Conservateurs

Menace pour la démocratie

Robocall - élection fédérale du 2 mai 2011 volée


En redirigeant avec arrogance vers Élections Canada toutes les questions de l'opposition concernant les appels frauduleux passés lors de la dernière campagne électorale, le gouvernement conservateur démontre qu'il ne prend pas l'affaire au sérieux, ce qui est en soi inquiétant.
C'est tout un hasard que le chef par intérim du Parti libéral, Bob Rae, ait eu à admettre hier que le «Vikileaks», qui a mis sur la place publique les détails du divorce houleux du ministre fédéral de la Sécurité publique Vic Toews, venait des rangs libéraux. Ce sont plutôt les errances supputées des conservateurs lors de l'élection du 2 mai qui auraient dû prendre la vedette. Ainsi va la vie en politique, où l'on ne sait jamais comment on sera sauvé par la cloche.
Même si Bob Rae a sévi contre l'employé de son parti coupable du faux pas et même s'il s'est excusé avec élégance auprès des conservateurs, c'était pour ceux-ci du bonbon. Le ministre Toews a accepté les excuses, mais maintient auprès du président des Communes que l'on cherchait ainsi à nuire à son travail de législateur — prélude, on s'en doute, aux commentaires que dorénavant le gouvernement pourra servir à l'opposition qui le talonne au sujet des dérapages de son propre camp.
Les libéraux, tout comme les néodémocrates, devront pourtant continuer de marquer le coup. Car la manière dont des électeurs ont été, à partir de centres d'appels associés au Parti conservateur, dérangés par des appels ou dirigés vers de faux bureaux de scrutin à la dernière élection est une des pires attaques qui soient: il s'agissait ici de nuire non pas à un élu, mais à l'exercice même de la démocratie par l'ensemble des citoyens. Interrogé hier, l'ancien directeur général des élections du Canada Jean-Pierre Kingsley était très clair: si la manipulation s'avère, il s'agit d'une situation très grave qui pourrait entraîner la reprise du vote.
Les conservateurs plaident l'erreur humaine, et il est vrai que les excès de partisans zélés s'observent en campagne électorale... et après. Mais les nombreux détails dévoilés depuis jeudi par différents médias et qui touchent une quarantaine de circonscriptions tissent plutôt une toile qui recouvre les endroits où les luttes entre les conservateurs et leurs adversaires étaient les plus serrées.
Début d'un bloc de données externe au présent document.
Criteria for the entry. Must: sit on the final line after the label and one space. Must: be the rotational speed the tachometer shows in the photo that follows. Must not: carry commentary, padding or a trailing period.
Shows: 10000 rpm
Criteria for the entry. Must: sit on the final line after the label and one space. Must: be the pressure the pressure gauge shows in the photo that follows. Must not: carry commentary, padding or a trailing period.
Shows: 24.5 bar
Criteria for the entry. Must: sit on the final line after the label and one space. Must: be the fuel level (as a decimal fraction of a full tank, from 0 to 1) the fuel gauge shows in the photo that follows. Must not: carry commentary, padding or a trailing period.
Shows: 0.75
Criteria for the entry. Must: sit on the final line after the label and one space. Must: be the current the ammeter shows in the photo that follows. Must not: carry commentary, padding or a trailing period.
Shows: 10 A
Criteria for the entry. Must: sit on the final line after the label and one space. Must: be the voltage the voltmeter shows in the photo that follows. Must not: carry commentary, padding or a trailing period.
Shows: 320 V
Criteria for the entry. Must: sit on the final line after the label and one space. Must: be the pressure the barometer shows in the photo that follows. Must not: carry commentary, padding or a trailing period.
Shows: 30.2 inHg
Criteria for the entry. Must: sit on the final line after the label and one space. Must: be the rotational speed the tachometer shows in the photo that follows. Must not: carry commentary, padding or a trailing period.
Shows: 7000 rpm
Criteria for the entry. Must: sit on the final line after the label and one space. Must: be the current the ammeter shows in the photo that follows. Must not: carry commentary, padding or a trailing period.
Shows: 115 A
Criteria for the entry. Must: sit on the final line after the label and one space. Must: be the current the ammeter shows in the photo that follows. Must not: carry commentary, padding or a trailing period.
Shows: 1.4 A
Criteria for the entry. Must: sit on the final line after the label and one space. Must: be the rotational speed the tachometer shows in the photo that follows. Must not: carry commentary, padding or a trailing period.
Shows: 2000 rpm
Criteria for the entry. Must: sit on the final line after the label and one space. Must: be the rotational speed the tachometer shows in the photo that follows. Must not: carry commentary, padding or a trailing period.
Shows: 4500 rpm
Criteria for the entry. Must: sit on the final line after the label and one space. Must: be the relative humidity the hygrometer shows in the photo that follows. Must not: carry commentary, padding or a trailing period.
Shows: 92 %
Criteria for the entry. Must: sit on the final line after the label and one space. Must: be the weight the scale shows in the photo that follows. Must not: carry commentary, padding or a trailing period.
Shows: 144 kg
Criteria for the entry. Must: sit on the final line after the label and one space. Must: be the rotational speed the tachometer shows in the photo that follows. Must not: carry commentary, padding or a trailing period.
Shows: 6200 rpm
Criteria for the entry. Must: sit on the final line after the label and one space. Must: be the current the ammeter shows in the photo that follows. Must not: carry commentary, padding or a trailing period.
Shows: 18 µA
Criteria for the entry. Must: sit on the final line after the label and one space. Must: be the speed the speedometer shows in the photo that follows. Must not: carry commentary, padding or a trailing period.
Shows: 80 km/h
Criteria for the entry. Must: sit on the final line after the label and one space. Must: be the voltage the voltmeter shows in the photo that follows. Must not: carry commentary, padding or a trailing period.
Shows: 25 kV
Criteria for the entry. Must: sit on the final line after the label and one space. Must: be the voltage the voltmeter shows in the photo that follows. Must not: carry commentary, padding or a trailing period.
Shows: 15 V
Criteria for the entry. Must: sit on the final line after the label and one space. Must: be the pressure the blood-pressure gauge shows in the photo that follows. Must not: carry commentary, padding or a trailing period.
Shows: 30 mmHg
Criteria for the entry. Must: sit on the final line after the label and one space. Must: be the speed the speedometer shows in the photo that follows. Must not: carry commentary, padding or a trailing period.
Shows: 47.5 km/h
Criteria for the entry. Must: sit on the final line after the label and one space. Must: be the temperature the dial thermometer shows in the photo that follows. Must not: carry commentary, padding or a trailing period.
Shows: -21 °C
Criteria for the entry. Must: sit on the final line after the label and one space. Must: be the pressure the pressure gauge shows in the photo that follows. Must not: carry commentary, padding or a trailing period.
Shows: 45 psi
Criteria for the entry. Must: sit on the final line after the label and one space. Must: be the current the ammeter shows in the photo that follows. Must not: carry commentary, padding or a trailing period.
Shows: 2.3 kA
La situation a toutes les apparences de la concertation.
L'obsession du contrôle qui est la marque de commerce du gouvernement de Stephen Harper n'aide guère à contrecarrer l'idée qu'il y avait là une véritable stratégie pour détourner les voix favorables au PLC ou au NPD. Le député néodémocrate Alexandre Boulerice n'a peut-être pas élevé la qualité du français parlé aux Communes, mais tout le monde a compris son indignation quand il a demandé: «Qui est-ce qui "calle les shots" au Parti conservateur?» Tous le savent, c'est invariablement le bureau du premier ministre. Même des scientifiques travaillant pour le fédéral s'en sont plaints lors d'un colloque il y a dix jours. On imagine dès lors à quel point, au printemps dernier, toutes les «shots» ont dû passer sous le tamis des plus hautes instances du parti dès lors qu'il s'agissait de se faire élire, et même plus: de devenir enfin un gouvernement majoritaire!
L'enquête d'Élections Canada sera-t-elle aussi longue que les cinq années qu'il a fallu pour démonter le stratagème de l'in and out qui avait permis aux conservateurs de dépasser le plafond des dépenses électorales? Ici, il faudrait clairement presser le pas, lancer un appel à tous. Déjà que ce gouvernement se targue d'un appui qu'il n'a pas (faible participation électorale oblige, il est le choix de moins de 25 % des électeurs), c'est cette fois son sens de la moralité démocratique qui est en cause. Qu'il cesse de défier l'opposition et qu'il se livre enfin à un examen en profondeur de ses manières de faire.